_Given material_:
====

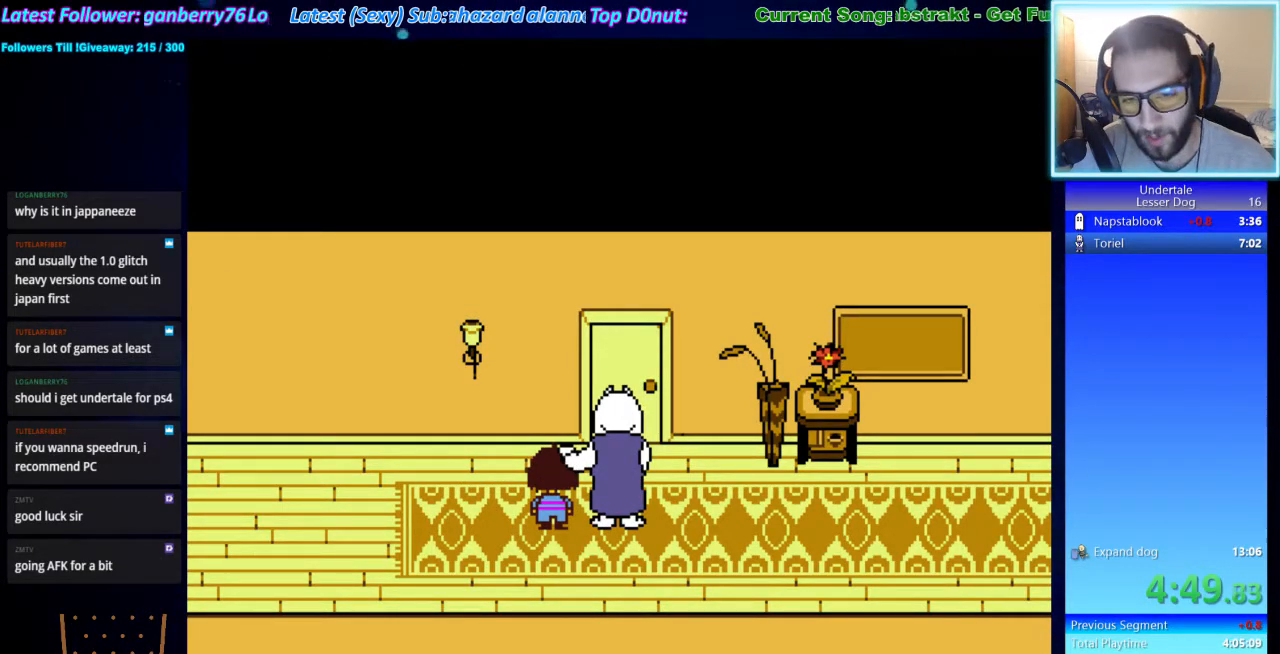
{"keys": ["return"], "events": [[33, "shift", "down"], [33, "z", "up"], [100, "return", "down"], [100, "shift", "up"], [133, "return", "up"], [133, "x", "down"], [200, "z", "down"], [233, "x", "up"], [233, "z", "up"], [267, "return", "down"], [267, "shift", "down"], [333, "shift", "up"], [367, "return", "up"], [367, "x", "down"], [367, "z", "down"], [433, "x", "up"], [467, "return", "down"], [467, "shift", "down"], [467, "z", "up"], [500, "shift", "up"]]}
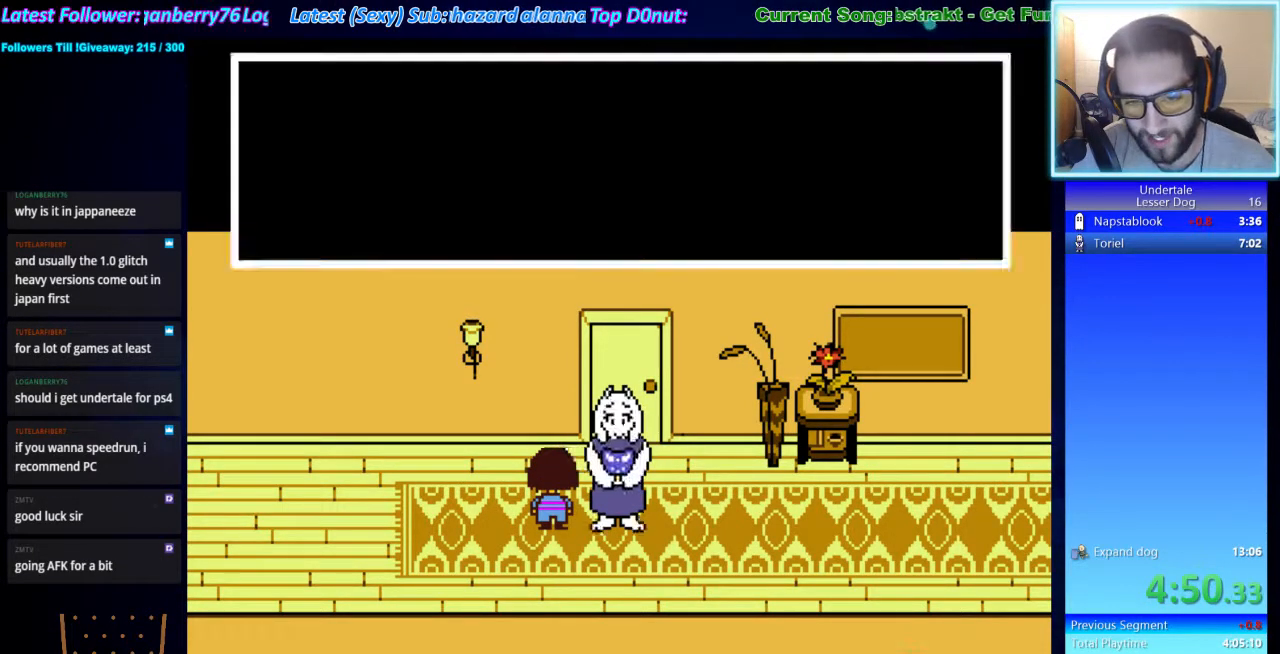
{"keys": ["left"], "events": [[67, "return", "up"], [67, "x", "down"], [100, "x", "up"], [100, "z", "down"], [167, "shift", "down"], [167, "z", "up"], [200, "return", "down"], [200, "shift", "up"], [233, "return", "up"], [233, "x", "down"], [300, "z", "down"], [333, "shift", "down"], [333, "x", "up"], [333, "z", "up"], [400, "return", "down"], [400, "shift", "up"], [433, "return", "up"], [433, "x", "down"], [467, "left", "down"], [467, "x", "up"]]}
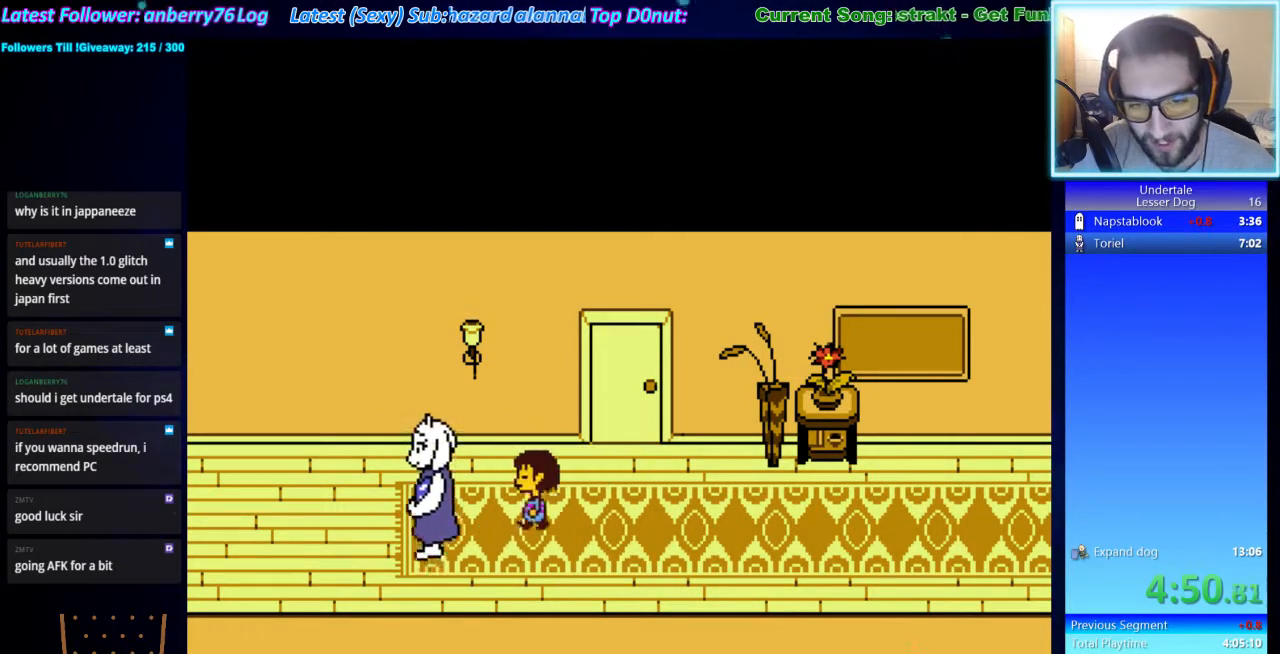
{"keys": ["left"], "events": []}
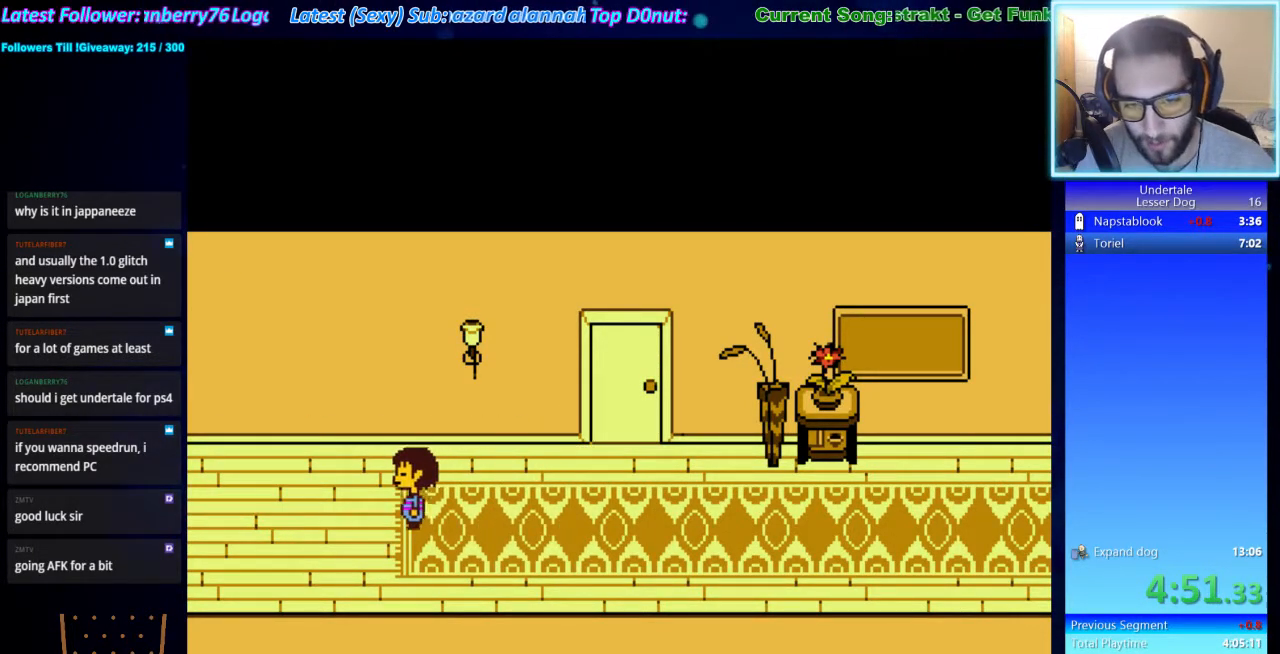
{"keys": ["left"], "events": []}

====

_What to work on_: Could you reproduce the listing above word for word while leaving out its pictures?

_Answer for this exercise_:
{"keys": ["return"], "events": [[33, "shift", "down"], [33, "z", "up"], [100, "return", "down"], [100, "shift", "up"], [133, "return", "up"], [133, "x", "down"], [200, "z", "down"], [233, "x", "up"], [233, "z", "up"], [267, "return", "down"], [267, "shift", "down"], [333, "shift", "up"], [367, "return", "up"], [367, "x", "down"], [367, "z", "down"], [433, "x", "up"], [467, "return", "down"], [467, "shift", "down"], [467, "z", "up"], [500, "shift", "up"]]}
{"keys": ["left"], "events": [[67, "return", "up"], [67, "x", "down"], [100, "x", "up"], [100, "z", "down"], [167, "shift", "down"], [167, "z", "up"], [200, "return", "down"], [200, "shift", "up"], [233, "return", "up"], [233, "x", "down"], [300, "z", "down"], [333, "shift", "down"], [333, "x", "up"], [333, "z", "up"], [400, "return", "down"], [400, "shift", "up"], [433, "return", "up"], [433, "x", "down"], [467, "left", "down"], [467, "x", "up"]]}
{"keys": ["left"], "events": []}
{"keys": ["left"], "events": []}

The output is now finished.